Движение Ш. к классицизму началось с завершения «Дон Карлоса» и переезда в Веймар. Одновременно с созданием философских стихов («Художники») Ш. углубленно занимается историей. Её изучение помогает проследить развитие человечества от первобытного состояния к полноценной гуманной личности. Одновременно занимался философией. Большое влияние на его тв-во оказали труды Канта, в особенности его этическое учение о торжестве нравственного закона над чувственным и эгоцентрическим началом в человеке. Однако трактовка его у Ш. смягчена и проникнута гуманистическим оправданием человеческих слабостей, сочувствием к страдающей личности. «Письма об эстетическом воспитании человека» (1795) – искусству отводится важное место между царством природы и необходимости с одной стороны, и царством разума – с другой. Такая концепция отражает восприятие событий Французской революции.В 1794 начинается сближение с Гете. В нем Ш. видел воплощение понятия «гений» в противовес «философу». Дело философа – анализ, гения – синтез. Это размежевание, проясненное в длительной беседе 1794, открыло возможность взаимопонимания и выработки общих принципов, которые получили отражение в их переписке – важнейшем документе литературной теории веймарского классицизма. В работе «О наивной и сентиментальной поэзии» (1795) обобщил эти соображения. Различает 2 типа творчества по отношению к природе: «Поэт либо является природой, либо ищет её». Гете олицетворял первое, он - второе. Эстетический идеал Ш. видит в синтезе наивной и сентиментальной поэзии, к кот. надо стремиться, но кот. реально не может быть достигнут.Последнее десятилетие жизни Ш. наполнено драматургической деятельностью. 1796-1799 – трилогия «Валленштейн», в кот. сплетаются историко-политич. и нравственно-философские проблемы. Затем «Мария Стюарт» (1801), «Орлеанская дева» (1802), «Мессинская невеста» (1803) и «Вильгельма Телля» (1804).

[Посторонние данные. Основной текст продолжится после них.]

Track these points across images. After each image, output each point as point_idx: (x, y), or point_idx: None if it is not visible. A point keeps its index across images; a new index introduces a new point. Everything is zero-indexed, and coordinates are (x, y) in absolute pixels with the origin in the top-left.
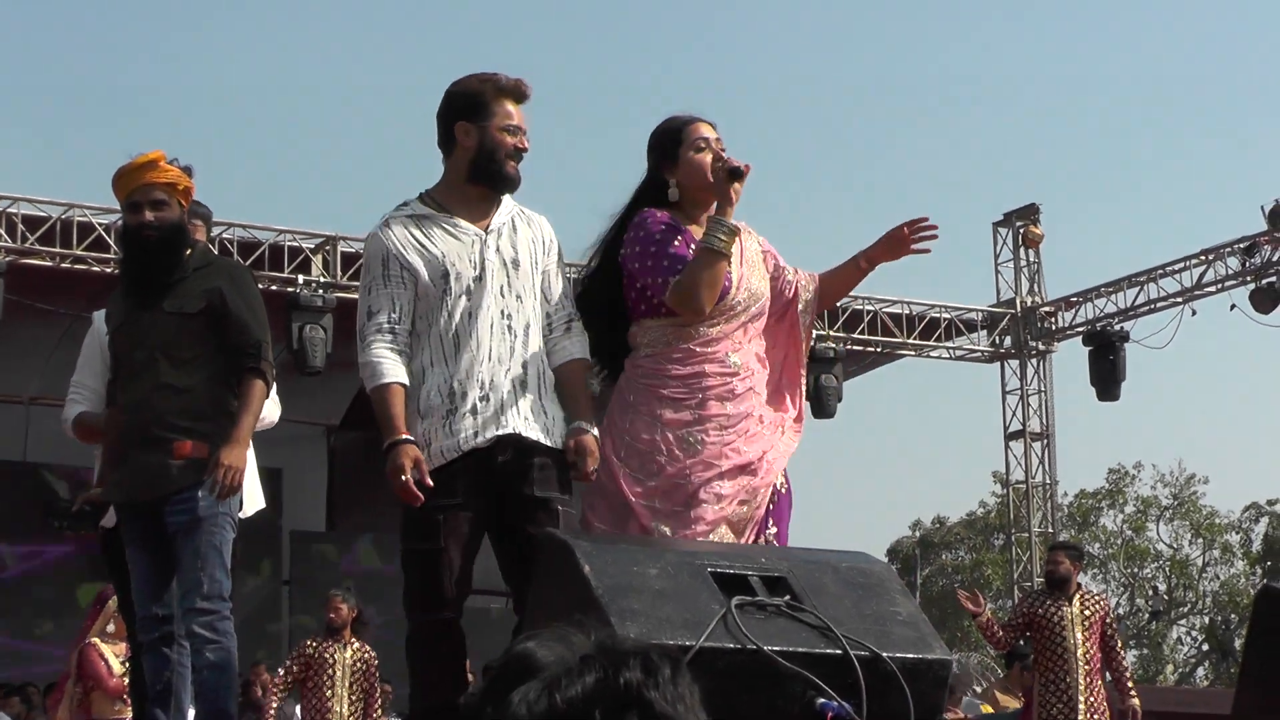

В «Марии Стюарт» на первый план выдвигается нравственная проблематика. Мария и Елизавета Английская предстают не как носители политико-религиозных идей, а как нравственные антиподы: лживой и лицемерной Елизаветой, мудрой, но безнравственной правительнице, пекущейся о благе гос-ва, но одержимой властолюбием и завистью, противостоит страстная и грешная Мария, искренняя в своих прежних безудержных порывах, преступная и вершащая над собой строгий суд, смирившаяся перед неизбежной казнью, но не терпящая унижения своего человеческого достоинства. Путь очищения через страдания возвышает Марию над её торжествующей соперницей. В «Марии Стюарт» достигает предела строгость классицистской композиции: участь Марии предрешена с самого начала трагедии, лаконически развивающееся действие уже ничего не может изменить в её судьбе, какие бы попытки спасти её ни предпринимали её сторонники. Но перед зрителем раскрываются разные человеческие характеры, разные нравственные позиции, вырастающие из расстановки политических и религиозных акцентов.
В драме «Вильгельм Телль» Ш. обработал сюжет из старинной швейцарской хроники о стрелке Телле, герое народной легенды. Восстание швейцарцев против австрийского гнета (13 век) возвращает нас к свободолюбивой тематике ранних драм Ш. Но здесь борьба за свободу показана как общенародное дело. В «Телле» нет того разделения на «героев» и «массу», которое так ясно было обозначено в «Валленштейне». Каждый из участников «клятвы на Рютли» - одновременно и индивидуальная личность, и выразитель народного протеста. Сам Телль – первоначально спокойный, сдержанный и даже сторонящийся участия в заговоре против австрийцев, постепенно вырастает в народного борца и мстителя жестокому австрийскому наместнику. Перелом в его душе происходит под влиянием чудовищного требования наместника Гесслера – выстрелить в яблоко на голове своего сына. Этот образ Ш., подводящий итог его «классическому периоду», свободен от преувеличенной патетики и неистовых страстей его первых драм, а также и от сосредоточенности на нравственном самоанализе, характерной для трагедий позднего периода. Последняя завершенная драма Ш., возникшая в пору напряженных политических событий, охвативших всю Европу, является своеобразным синтезом его ранних тираноборческих настроении и опыта историка, глубоко проникшего в природу больших общественных движений.